Better RFP Responses & Management
Habits: Redux

Habits: Redux

It’s not an accident that dirt roads end up with deep ruts on them,
that moguls on hills get steeper
and that we find ourselves slipping back into
the very things that exhaust us at work.
Once the pattern starts to be grooved, we repeat it,
which only makes the groove ever deeper.
Seth Godin, The ruts

Proposals are notorious for being exhausting, even for burning people out. So, why don’t we just do things differently?

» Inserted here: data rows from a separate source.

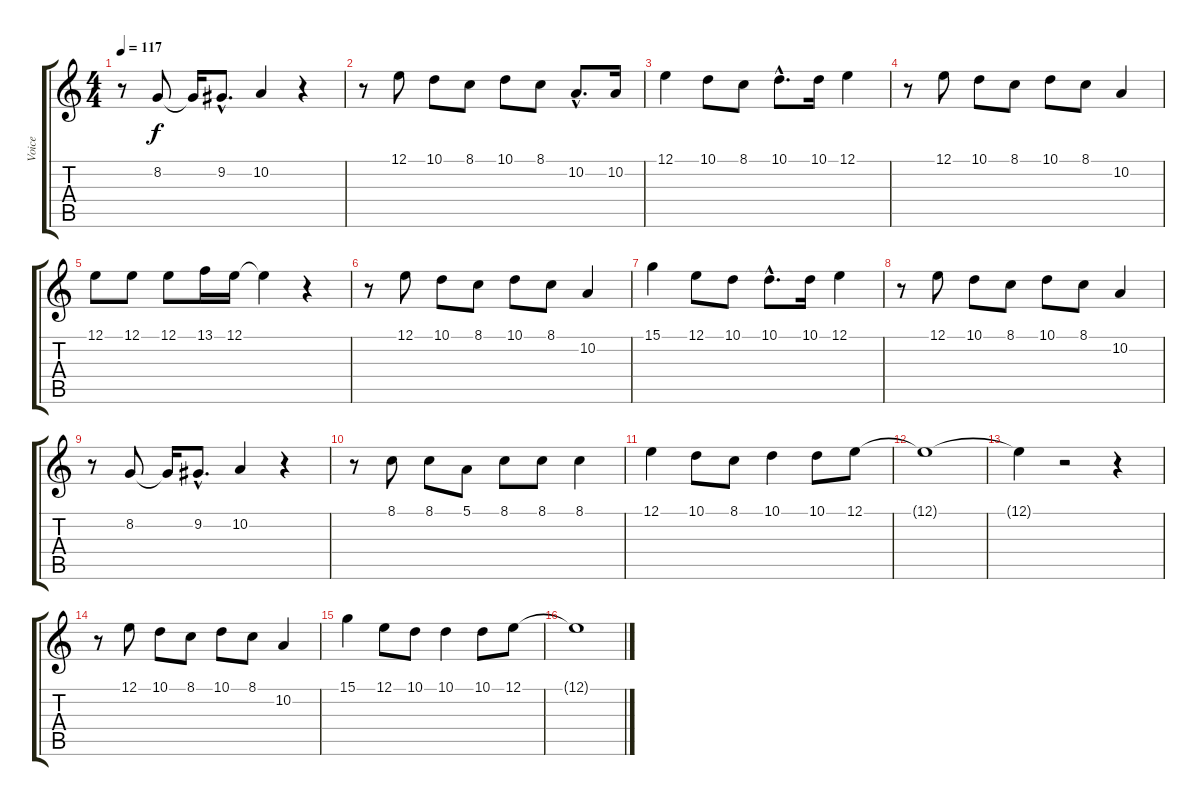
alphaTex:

\track ("Voice" "Voice") {instrument frenchhorn}
\staff {score tabs}
\tuning (E4 B3 G3 D3 A2 E2) {hide}
\ts (4 4)
\tempo 117
\clef g2
\ks c
r.8{dy f} 8.2.8 8.2{t}.16 9.2{hac}.8{d} 10.2.4 r.4 |
r.8 12.1.8 10.1.8 8.1.8 10.1.8 8.1.8 10.2{hac}.8{d} 10.2.16 |
12.1.4 10.1.8 8.1.8 10.1{hac}.8{d} 10.1.16 12.1.4 |
r.8 12.1.8 10.1.8 8.1.8 10.1.8 8.1.8 10.2.4 |
12.1.8 12.1.8 12.1.8 13.1.16 12.1.16 12.1{t}.4 r.4 |
r.8 12.1.8 10.1.8 8.1.8 10.1.8 8.1.8 10.2.4 |
15.1.4 12.1.8 10.1.8 10.1{hac}.8{d} 10.1.16 12.1.4 |
r.8 12.1.8 10.1.8 8.1.8 10.1.8 8.1.8 10.2.4 |
r.8 8.2.8 8.2{t}.16 9.2{hac}.8{d} 10.2.4 r.4 |
r.8 8.1.8 8.1.8 5.1.8 8.1.8 8.1.8 8.1.4 |
12.1.4 10.1.8 8.1.8 10.1.4 10.1.8 12.1.8 |
12.1{t}.1 |
12.1{t}.4 r.2 r.4 |
r.8 12.1.8 10.1.8 8.1.8 10.1.8 8.1.8 10.2.4 |
15.1.4 12.1.8 10.1.8 10.1.4 10.1.8 12.1.8 |
12.1{t}.1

Habits are habits because in many ways,
they’re simply easier in the moment.

A new year is as good a time as anyway to revisit our bidding ruts. To smooth off some of those proposal-team moguls. To stop slipping back into the very things that exhaust just because we’re too tired to do anything else. To form some new habits:

  • To limit hours of work for proposal teams and to enforce the limits
  • To set standards for presentation quality that are suitable for a one-off sales proposal, as opposed to a coffee-table photo book
  • To include repair time (aka management reserve) in our schedules
  • To train proposal workers outside the process, and to brief them properly inside it
  • To rotate proposal work among all technical and marketing and communications and administrative staff
  • To gather statistics and stories and kudos every week, rather than after the RFP hits the street

Touchy-feely types tell us to stay in the moment. For appreciating the world’s wonder, I couldn’t agree more. For managing proposals, I couldn’t agree less.